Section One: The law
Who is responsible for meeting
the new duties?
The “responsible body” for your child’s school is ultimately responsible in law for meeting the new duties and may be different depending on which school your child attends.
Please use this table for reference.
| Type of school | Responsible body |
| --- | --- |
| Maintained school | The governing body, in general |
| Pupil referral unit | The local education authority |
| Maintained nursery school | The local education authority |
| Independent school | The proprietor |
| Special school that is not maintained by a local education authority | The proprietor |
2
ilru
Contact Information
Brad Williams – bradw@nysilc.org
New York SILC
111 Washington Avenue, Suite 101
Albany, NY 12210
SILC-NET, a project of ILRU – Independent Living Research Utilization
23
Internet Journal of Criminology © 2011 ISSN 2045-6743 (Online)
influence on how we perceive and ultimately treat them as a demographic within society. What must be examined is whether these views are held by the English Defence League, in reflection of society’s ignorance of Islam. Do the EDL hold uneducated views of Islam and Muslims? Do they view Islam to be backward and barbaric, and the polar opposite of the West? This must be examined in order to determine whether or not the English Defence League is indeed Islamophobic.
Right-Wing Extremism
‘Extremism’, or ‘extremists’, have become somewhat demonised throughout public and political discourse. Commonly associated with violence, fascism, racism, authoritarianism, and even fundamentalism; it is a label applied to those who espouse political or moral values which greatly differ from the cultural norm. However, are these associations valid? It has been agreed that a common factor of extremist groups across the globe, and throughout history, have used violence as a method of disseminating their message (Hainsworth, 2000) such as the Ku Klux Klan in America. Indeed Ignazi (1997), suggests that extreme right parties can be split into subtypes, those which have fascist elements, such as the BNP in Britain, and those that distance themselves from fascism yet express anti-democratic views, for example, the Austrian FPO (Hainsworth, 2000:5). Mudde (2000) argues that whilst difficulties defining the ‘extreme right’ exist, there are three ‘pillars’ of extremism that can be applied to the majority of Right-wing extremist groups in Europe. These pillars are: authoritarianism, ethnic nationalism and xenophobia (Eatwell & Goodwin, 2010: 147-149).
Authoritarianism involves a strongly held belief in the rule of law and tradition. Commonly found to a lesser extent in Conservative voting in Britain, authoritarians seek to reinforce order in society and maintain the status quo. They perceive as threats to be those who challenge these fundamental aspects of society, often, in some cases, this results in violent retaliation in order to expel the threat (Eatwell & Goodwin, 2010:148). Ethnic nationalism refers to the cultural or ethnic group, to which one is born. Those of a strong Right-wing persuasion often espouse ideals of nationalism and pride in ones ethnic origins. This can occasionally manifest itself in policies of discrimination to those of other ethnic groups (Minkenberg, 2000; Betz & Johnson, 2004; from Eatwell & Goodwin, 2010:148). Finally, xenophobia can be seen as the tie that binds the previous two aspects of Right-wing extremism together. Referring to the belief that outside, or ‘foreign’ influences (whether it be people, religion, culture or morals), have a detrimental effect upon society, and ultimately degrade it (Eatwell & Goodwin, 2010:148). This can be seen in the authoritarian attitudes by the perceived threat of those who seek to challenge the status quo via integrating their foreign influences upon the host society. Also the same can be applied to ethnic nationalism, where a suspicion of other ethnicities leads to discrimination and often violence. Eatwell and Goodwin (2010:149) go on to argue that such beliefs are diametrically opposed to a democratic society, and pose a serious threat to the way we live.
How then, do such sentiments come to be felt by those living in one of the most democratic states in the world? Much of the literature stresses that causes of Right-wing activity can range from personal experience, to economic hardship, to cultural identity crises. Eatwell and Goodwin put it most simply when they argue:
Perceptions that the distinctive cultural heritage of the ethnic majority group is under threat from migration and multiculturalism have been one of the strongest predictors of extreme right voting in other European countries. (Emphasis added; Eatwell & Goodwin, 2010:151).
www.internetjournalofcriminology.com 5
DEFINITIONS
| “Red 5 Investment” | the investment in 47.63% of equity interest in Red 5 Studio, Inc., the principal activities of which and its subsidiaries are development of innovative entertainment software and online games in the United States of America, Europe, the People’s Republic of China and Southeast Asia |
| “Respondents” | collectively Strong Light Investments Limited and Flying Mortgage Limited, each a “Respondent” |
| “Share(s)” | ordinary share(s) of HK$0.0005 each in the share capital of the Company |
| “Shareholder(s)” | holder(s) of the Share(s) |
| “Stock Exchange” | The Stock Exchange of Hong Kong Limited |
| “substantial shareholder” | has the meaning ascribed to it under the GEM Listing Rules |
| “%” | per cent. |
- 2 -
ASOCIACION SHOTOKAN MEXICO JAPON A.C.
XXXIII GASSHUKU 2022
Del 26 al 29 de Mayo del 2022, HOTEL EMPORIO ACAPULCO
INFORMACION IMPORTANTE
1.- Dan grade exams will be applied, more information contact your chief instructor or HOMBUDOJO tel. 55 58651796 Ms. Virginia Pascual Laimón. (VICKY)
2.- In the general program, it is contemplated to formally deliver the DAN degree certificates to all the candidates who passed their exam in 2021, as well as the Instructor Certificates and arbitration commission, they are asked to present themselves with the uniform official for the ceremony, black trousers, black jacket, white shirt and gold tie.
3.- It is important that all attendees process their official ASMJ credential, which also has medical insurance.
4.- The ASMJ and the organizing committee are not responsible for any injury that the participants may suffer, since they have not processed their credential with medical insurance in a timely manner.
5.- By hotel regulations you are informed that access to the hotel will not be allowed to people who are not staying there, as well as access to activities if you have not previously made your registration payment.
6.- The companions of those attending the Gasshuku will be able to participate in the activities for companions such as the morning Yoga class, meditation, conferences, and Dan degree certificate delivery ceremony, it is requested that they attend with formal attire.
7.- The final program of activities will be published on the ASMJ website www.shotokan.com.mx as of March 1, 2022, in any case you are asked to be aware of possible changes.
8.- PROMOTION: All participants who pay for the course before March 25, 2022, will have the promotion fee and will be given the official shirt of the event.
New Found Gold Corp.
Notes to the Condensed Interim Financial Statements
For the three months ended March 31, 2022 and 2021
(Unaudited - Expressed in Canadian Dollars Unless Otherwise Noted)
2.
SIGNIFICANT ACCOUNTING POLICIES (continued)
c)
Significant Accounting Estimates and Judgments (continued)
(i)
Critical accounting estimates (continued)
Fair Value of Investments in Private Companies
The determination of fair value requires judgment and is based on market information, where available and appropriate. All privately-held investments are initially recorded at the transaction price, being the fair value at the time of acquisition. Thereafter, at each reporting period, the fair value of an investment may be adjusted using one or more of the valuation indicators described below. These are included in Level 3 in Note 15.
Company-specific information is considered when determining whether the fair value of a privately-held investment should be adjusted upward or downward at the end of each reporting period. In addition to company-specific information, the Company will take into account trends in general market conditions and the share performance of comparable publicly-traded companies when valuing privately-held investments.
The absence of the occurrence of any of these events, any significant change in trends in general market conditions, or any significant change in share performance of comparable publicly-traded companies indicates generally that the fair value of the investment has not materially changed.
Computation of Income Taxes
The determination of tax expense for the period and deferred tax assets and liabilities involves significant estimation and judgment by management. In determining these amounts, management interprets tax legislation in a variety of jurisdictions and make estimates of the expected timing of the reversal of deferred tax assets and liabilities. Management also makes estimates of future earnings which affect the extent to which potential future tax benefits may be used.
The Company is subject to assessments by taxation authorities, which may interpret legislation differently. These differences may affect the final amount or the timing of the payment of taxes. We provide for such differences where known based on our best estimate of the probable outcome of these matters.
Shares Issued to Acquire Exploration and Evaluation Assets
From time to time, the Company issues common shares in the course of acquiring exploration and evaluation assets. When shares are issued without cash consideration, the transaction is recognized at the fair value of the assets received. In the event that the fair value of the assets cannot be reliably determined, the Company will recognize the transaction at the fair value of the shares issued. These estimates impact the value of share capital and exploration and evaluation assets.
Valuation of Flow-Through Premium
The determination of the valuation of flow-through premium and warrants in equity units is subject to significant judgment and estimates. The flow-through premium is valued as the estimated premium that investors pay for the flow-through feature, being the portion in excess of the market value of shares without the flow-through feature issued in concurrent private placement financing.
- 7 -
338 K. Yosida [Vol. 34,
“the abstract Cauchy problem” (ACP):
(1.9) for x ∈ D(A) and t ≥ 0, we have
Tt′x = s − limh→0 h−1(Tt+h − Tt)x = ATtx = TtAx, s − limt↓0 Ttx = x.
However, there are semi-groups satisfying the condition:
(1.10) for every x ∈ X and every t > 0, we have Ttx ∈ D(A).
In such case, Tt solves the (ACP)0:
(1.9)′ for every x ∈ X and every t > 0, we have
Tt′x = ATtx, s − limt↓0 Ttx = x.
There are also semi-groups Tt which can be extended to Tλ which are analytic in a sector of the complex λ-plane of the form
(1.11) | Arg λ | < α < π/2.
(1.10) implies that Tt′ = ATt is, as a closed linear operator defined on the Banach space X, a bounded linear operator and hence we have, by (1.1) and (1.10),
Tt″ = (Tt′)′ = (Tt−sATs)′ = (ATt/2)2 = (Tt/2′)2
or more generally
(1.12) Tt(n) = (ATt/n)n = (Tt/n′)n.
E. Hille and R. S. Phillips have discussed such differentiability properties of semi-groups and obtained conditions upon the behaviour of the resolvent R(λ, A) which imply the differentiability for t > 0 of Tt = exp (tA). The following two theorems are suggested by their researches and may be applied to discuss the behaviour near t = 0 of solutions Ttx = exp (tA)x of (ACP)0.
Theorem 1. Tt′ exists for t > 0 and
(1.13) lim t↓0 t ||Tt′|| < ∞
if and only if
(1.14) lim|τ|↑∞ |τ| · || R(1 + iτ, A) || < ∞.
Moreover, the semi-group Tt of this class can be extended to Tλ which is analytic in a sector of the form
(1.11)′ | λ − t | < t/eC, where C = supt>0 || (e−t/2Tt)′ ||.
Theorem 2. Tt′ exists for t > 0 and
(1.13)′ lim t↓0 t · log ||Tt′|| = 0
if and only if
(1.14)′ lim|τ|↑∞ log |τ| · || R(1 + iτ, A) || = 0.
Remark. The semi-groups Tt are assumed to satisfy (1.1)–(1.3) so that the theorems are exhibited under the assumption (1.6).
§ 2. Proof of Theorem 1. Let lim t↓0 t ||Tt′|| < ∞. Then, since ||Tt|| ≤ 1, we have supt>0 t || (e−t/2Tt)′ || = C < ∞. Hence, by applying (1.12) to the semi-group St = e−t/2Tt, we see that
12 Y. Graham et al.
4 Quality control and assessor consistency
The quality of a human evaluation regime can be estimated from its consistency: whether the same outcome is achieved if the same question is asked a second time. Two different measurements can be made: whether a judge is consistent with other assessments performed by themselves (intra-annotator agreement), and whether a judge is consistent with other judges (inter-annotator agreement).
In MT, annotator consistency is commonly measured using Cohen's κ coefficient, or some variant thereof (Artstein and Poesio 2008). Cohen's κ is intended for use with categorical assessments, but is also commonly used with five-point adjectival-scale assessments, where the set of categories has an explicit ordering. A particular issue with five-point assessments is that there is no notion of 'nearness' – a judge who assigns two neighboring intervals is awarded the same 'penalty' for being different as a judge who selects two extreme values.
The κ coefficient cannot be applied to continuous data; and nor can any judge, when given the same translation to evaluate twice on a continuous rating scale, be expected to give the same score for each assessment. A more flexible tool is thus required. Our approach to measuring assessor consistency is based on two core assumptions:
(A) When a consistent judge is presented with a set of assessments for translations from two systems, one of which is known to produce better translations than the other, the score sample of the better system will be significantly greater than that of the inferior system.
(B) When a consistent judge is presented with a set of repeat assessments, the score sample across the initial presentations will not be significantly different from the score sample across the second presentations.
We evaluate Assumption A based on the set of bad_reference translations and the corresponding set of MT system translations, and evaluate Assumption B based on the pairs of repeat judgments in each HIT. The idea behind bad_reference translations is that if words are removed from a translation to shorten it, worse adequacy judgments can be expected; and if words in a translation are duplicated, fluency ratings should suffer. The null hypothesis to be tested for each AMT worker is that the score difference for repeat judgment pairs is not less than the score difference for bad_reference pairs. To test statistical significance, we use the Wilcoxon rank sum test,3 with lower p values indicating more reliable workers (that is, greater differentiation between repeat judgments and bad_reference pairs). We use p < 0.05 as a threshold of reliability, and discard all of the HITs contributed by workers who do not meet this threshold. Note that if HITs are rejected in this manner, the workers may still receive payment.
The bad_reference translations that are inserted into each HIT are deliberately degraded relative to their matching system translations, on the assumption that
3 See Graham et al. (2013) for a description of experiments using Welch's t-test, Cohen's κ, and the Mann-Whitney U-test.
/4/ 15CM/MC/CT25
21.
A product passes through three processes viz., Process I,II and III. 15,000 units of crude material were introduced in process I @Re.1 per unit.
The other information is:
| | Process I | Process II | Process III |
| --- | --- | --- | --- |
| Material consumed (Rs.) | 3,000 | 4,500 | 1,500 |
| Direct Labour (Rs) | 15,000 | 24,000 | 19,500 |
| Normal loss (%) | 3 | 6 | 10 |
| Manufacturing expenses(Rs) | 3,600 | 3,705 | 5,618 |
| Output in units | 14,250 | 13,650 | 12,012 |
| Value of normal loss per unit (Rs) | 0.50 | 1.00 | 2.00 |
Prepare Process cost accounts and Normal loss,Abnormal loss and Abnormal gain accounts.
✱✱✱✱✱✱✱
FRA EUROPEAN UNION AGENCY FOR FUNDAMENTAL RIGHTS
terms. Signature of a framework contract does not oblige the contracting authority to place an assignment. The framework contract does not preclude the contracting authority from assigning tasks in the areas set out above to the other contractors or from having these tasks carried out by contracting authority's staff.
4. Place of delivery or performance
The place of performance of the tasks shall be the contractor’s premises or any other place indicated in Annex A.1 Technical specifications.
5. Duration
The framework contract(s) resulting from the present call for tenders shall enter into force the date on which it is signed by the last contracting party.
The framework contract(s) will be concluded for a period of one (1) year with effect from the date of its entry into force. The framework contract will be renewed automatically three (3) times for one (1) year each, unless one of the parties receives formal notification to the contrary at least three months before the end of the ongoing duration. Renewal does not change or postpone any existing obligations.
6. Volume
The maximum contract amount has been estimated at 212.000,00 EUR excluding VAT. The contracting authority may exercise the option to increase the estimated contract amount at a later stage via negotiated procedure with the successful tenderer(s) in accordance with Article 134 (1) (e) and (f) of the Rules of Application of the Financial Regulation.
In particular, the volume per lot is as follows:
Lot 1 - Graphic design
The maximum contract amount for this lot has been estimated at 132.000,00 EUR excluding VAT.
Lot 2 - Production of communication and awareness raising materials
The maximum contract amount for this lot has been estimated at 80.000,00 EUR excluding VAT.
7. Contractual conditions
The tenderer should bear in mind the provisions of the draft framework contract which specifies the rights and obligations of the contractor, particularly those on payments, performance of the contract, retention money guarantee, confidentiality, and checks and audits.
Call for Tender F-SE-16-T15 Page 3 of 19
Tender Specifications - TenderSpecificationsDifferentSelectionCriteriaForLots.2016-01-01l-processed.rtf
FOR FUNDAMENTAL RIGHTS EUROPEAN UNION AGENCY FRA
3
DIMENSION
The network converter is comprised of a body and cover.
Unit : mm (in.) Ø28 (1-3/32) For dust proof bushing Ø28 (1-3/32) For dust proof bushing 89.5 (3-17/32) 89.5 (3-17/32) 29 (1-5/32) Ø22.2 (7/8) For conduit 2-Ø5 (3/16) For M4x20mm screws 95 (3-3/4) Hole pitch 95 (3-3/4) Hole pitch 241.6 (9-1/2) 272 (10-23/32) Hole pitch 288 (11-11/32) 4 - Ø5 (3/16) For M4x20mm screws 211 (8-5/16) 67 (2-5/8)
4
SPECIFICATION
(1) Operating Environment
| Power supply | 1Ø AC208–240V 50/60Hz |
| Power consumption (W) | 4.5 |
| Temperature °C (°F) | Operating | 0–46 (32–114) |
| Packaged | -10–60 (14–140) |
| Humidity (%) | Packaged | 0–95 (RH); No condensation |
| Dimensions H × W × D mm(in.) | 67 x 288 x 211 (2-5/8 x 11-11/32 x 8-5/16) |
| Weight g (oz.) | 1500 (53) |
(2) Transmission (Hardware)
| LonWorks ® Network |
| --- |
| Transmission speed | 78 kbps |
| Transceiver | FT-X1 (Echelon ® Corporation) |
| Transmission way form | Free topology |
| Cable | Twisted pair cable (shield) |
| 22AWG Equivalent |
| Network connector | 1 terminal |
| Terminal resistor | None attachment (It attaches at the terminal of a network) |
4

--------------------

■ **WORK INSTRUCTION**: Here the output must be the lines above from the line with "2.- In the general" to the line with "Fair Value of Investments", both included, duplicated word for word and nothing else.

■ **ANSWER BOX**:
2.- In the general program, it is contemplated to formally deliver the DAN degree certificates to all the candidates who passed their exam in 2021, as well as the Instructor Certificates and arbitration commission, they are asked to present themselves with the uniform official for the ceremony, black trousers, black jacket, white shirt and gold tie.
3.- It is important that all attendees process their official ASMJ credential, which also has medical insurance.
4.- The ASMJ and the organizing committee are not responsible for any injury that the participants may suffer, since they have not processed their credential with medical insurance in a timely manner.
5.- By hotel regulations you are informed that access to the hotel will not be allowed to people who are not staying there, as well as access to activities if you have not previously made your registration payment.
6.- The companions of those attending the Gasshuku will be able to participate in the activities for companions such as the morning Yoga class, meditation, conferences, and Dan degree certificate delivery ceremony, it is requested that they attend with formal attire.
7.- The final program of activities will be published on the ASMJ website www.shotokan.com.mx as of March 1, 2022, in any case you are asked to be aware of possible changes.
8.- PROMOTION: All participants who pay for the course before March 25, 2022, will have the promotion fee and will be given the official shirt of the event.
New Found Gold Corp.
Notes to the Condensed Interim Financial Statements
For the three months ended March 31, 2022 and 2021
(Unaudited - Expressed in Canadian Dollars Unless Otherwise Noted)
2.
SIGNIFICANT ACCOUNTING POLICIES (continued)
c)
Significant Accounting Estimates and Judgments (continued)
(i)
Critical accounting estimates (continued)
Fair Value of Investments in Private Companies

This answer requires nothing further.